O lançamento será aberto ao público no dia 2/3, sábado, às 11h, no Museu Imaginário, no terceiro piso do Mercado Novo. Haverá um bate-papo com o autor, mediado por Lúcio Magalhães e Erick Bernard, que comandam o perfil @ruasdebh. O evento contará ainda com sessão de dedicatórias.
"Dos que Vão Morrer, aos Mortos" tem 172 páginas e custa R$ 60. Pode ser adquirido online, no site da editora Urutau, ou diretamente com o autor @rafaelsettecamara, que envia com dedicatória. O livro teve leitura crítica da escritora Laura Cohen Rabelo, atual vencedora do Prêmio da Academia Mineira de Letras. A orelha é assinada pela escritora Marcela Dantés, finalista dos prêmios Jabuti e São Paulo de Literatura.
“O luto, essa planta suculenta, uma mãe-de-milhares que se reproduz infinitamente. Espalhada pelo sopro mais leve, capaz de brotar até na falha do rejunte dos azulejos e nutrida por uma gota d’água, logo ela toma conta do jardim. Sufoca todo o resto, e, mesmo quando é arrancado do peito, o luto segue enraizado, pronto para ressurgir e virar solidão”.

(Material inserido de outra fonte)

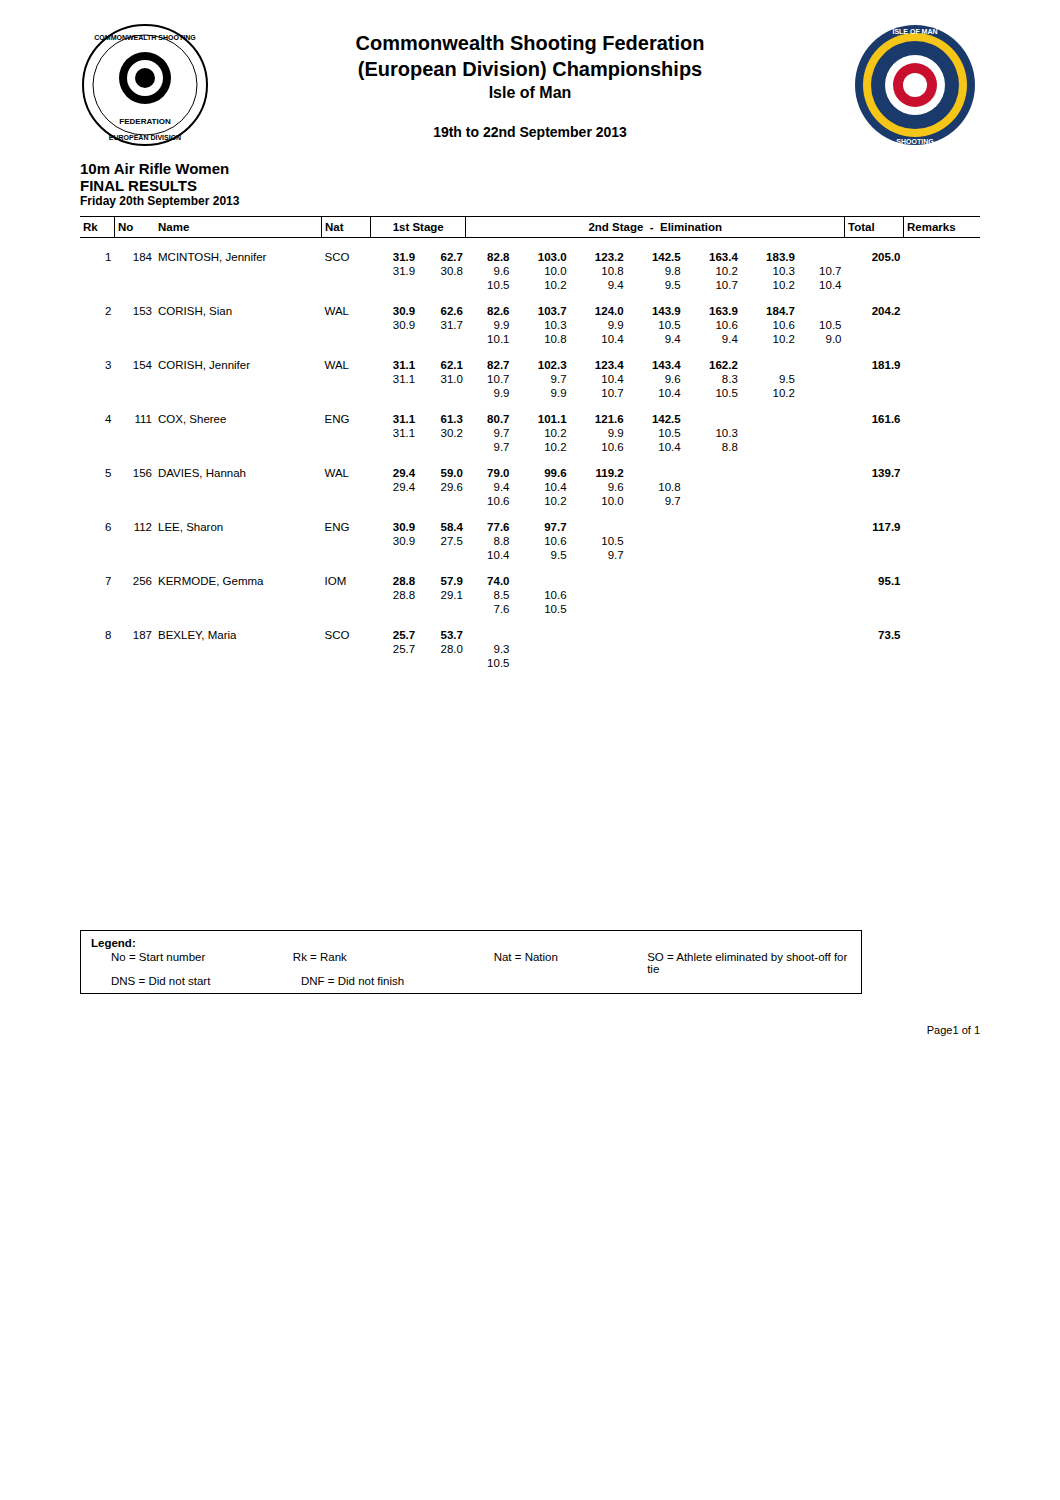COMMONWEALTH SHOOTING FEDERATION EUROPEAN DIVISION
Commonwealth Shooting Federation
(European Division) Championships
Isle of Man
19th to 22nd September 2013
ISLE OF MAN SHOOTING
10m Air Rifle Women
FINAL RESULTS
Friday 20th September 2013
| Rk | No | Name | Nat | 1st Stage | 2nd Stage - Elimination | Total | Remarks |
| --- | --- | --- | --- | --- | --- | --- | --- |
| 1 | 184 | MCINTOSH, Jennifer | SCO | 31.9 | 62.7 | 82.8 | 103.0 | 123.2 | 142.5 | 163.4 | 183.9 | | 205.0 |
| | | | | 31.9 | 30.8 | 9.6 | 10.0 | 10.8 | 9.8 | 10.2 | 10.3 | 10.7 | |
| | | | | | | 10.5 | 10.2 | 9.4 | 9.5 | 10.7 | 10.2 | 10.4 | |
| 2 | 153 | CORISH, Sian | WAL | 30.9 | 62.6 | 82.6 | 103.7 | 124.0 | 143.9 | 163.9 | 184.7 | | 204.2 |
| | | | | 30.9 | 31.7 | 9.9 | 10.3 | 9.9 | 10.5 | 10.6 | 10.6 | 10.5 | |
| | | | | | | 10.1 | 10.8 | 10.4 | 9.4 | 9.4 | 10.2 | 9.0 | |
| 3 | 154 | CORISH, Jennifer | WAL | 31.1 | 62.1 | 82.7 | 102.3 | 123.4 | 143.4 | 162.2 | | | 181.9 |
| | | | | 31.1 | 31.0 | 10.7 | 9.7 | 10.4 | 9.6 | 8.3 | 9.5 | | |
| | | | | | | 9.9 | 9.9 | 10.7 | 10.4 | 10.5 | 10.2 | | |
| 4 | 111 | COX, Sheree | ENG | 31.1 | 61.3 | 80.7 | 101.1 | 121.6 | 142.5 | | | | 161.6 |
| | | | | 31.1 | 30.2 | 9.7 | 10.2 | 9.9 | 10.5 | 10.3 | | | |
| | | | | | | 9.7 | 10.2 | 10.6 | 10.4 | 8.8 | | | |
| 5 | 156 | DAVIES, Hannah | WAL | 29.4 | 59.0 | 79.0 | 99.6 | 119.2 | | | | | 139.7 |
| | | | | 29.4 | 29.6 | 9.4 | 10.4 | 9.6 | 10.8 | | | | |
| | | | | | | 10.6 | 10.2 | 10.0 | 9.7 | | | | |
| 6 | 112 | LEE, Sharon | ENG | 30.9 | 58.4 | 77.6 | 97.7 | | | | | | 117.9 |
| | | | | 30.9 | 27.5 | 8.8 | 10.6 | 10.5 | | | | | |
| | | | | | | 10.4 | 9.5 | 9.7 | | | | | |
| 7 | 256 | KERMODE, Gemma | IOM | 28.8 | 57.9 | 74.0 | | | | | | | 95.1 |
| | | | | 28.8 | 29.1 | 8.5 | 10.6 | | | | | | |
| | | | | | | 7.6 | 10.5 | | | | | | |
| 8 | 187 | BEXLEY, Maria | SCO | 25.7 | 53.7 | | | | | | | | 73.5 |
| | | | | 25.7 | 28.0 | 9.3 | | | | | | | |
| | | | | | | 10.5 | | | | | | | |
Legend:
No = Start number Rk = Rank Nat = Nation SO = Athlete eliminated by shoot-off for tie
DNS = Did not start DNF = Did not finish
Page1 of 1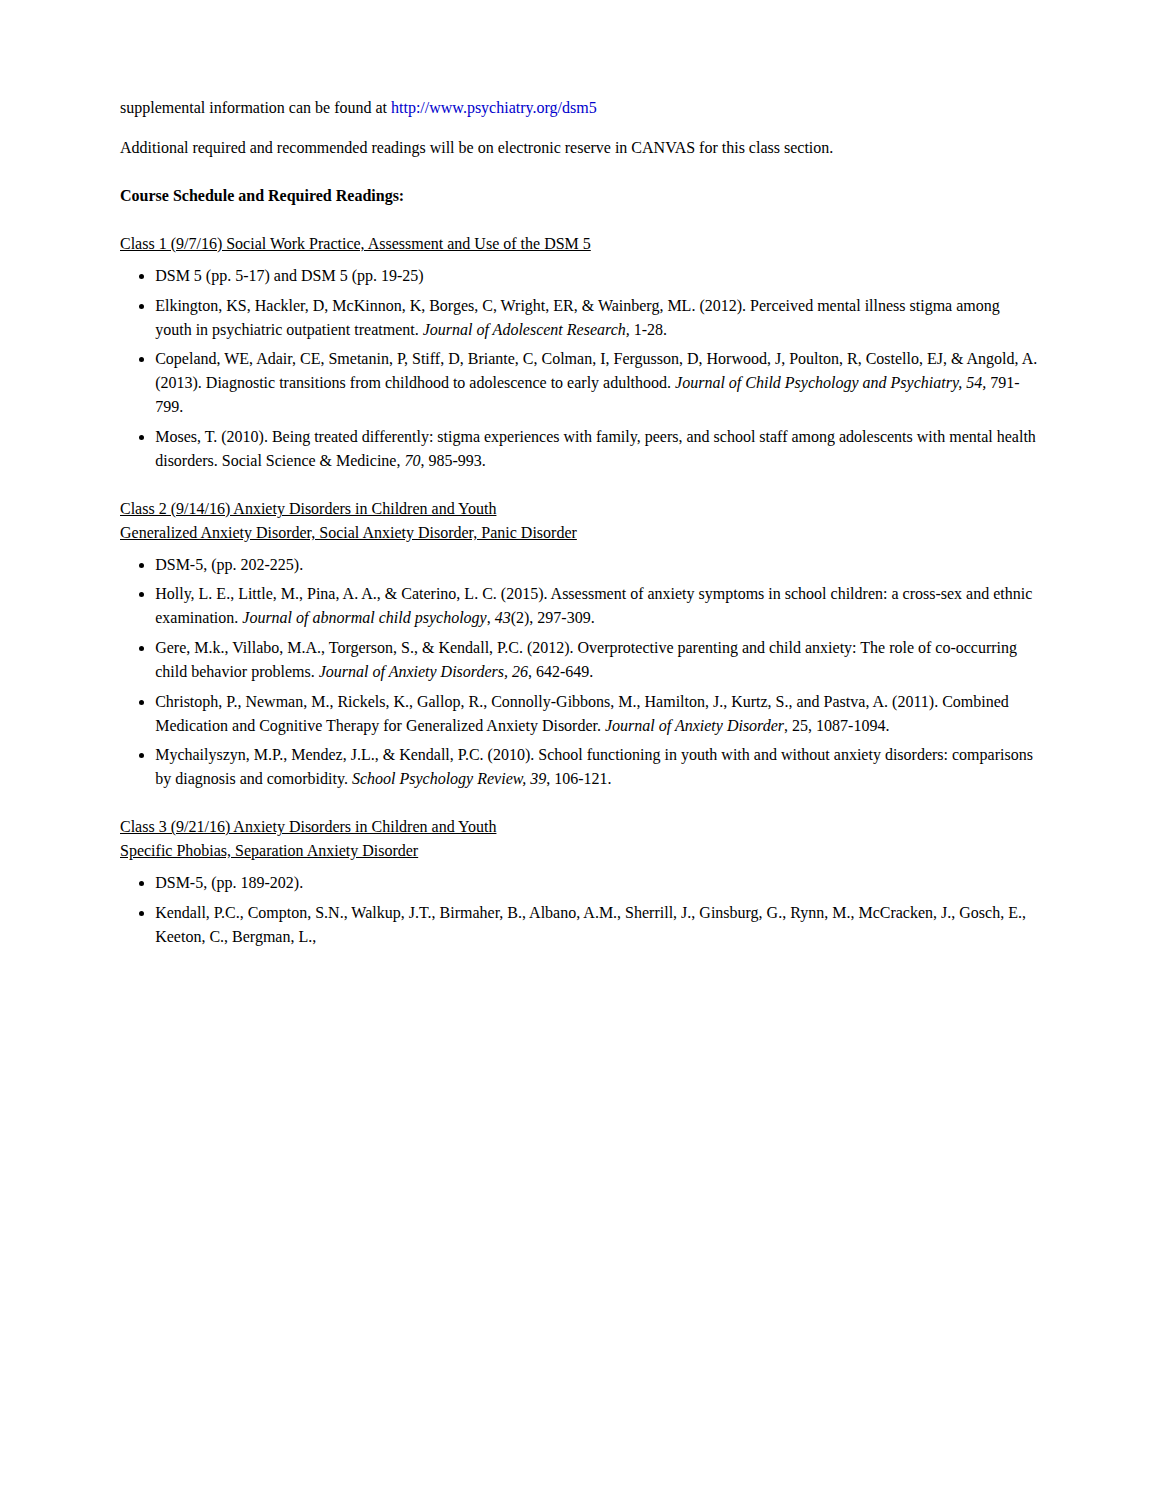supplemental information can be found at http://www.psychiatry.org/dsm5
Additional required and recommended readings will be on electronic reserve in CANVAS for this class section.
Course Schedule and Required Readings:
Class 1 (9/7/16) Social Work Practice, Assessment and Use of the DSM 5
DSM 5 (pp. 5-17) and DSM 5 (pp. 19-25)
Elkington, KS, Hackler, D, McKinnon, K, Borges, C, Wright, ER, & Wainberg, ML. (2012). Perceived mental illness stigma among youth in psychiatric outpatient treatment. Journal of Adolescent Research, 1-28.
Copeland, WE, Adair, CE, Smetanin, P, Stiff, D, Briante, C, Colman, I, Fergusson, D, Horwood, J, Poulton, R, Costello, EJ, & Angold, A. (2013). Diagnostic transitions from childhood to adolescence to early adulthood. Journal of Child Psychology and Psychiatry, 54, 791-799.
Moses, T. (2010). Being treated differently: stigma experiences with family, peers, and school staff among adolescents with mental health disorders. Social Science & Medicine, 70, 985-993.
Class 2 (9/14/16) Anxiety Disorders in Children and Youth Generalized Anxiety Disorder, Social Anxiety Disorder, Panic Disorder
DSM-5, (pp. 202-225).
Holly, L. E., Little, M., Pina, A. A., & Caterino, L. C. (2015). Assessment of anxiety symptoms in school children: a cross-sex and ethnic examination. Journal of abnormal child psychology, 43(2), 297-309.
Gere, M.k., Villabo, M.A., Torgerson, S., & Kendall, P.C. (2012). Overprotective parenting and child anxiety: The role of co-occurring child behavior problems. Journal of Anxiety Disorders, 26, 642-649.
Christoph, P., Newman, M., Rickels, K., Gallop, R., Connolly-Gibbons, M., Hamilton, J., Kurtz, S., and Pastva, A. (2011). Combined Medication and Cognitive Therapy for Generalized Anxiety Disorder. Journal of Anxiety Disorder, 25, 1087-1094.
Mychailyszyn, M.P., Mendez, J.L., & Kendall, P.C. (2010). School functioning in youth with and without anxiety disorders: comparisons by diagnosis and comorbidity. School Psychology Review, 39, 106-121.
Class 3 (9/21/16) Anxiety Disorders in Children and Youth Specific Phobias, Separation Anxiety Disorder
DSM-5, (pp. 189-202).
Kendall, P.C., Compton, S.N., Walkup, J.T., Birmaher, B., Albano, A.M., Sherrill, J., Ginsburg, G., Rynn, M., McCracken, J., Gosch, E., Keeton, C., Bergman, L.,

Dos que vão morrer aos mortos, página 34
“O sol se punha escarlate. À nossa frente, a Serra do Curral emoldurava os arranha-céus que escalam a montanha. No alto da Avenida Afonso Pena, prédios modernos e espelhados refletiam o fim do dia, que termina na ponta oposta de Belo Horizonte. A avenida desce reta, quatro quilômetros de asfalto que cortam o centro da cidade de norte a sul, artéria lotada de pessoas voltando para suas casas. Observávamos a cidade planejada dos vivos, em frente, com seu ruído constante e cortante, até que o concreto dos prédios é substituído por cruzes, anjos retorcidos e Cristo crucificado no mármore. Não uma, não duas, mas centenas de vezes. Incontáveis Cristos agonizam eternamente em incontáveis túmulos, alguns novos e floridos, indicando mortes recentes e ainda choradas. Outros velhos e abandonados, provas de que até a morte em seu símbolo máximo, a sepultura, envelhece. As silhuetas de milhares de tumbas eram iluminadas pelo fim do dia, mausoléus tão grandes que pareciam casas, a cúpula da capela transformada em catedral. O município planejado dos mortos. Trezentas e cinquenta mil pessoas em sono eterno e divididas em quarteirões idênticos e de ruas largas e arborizadas, a morte reta e simétrica. Das árvores vinha o canto das maritacas que se preparavam para dormir, uma algazarra que se sobrepunha ao barulho distante do trânsito. Foi o pôr do sol mais bonito que já vi”.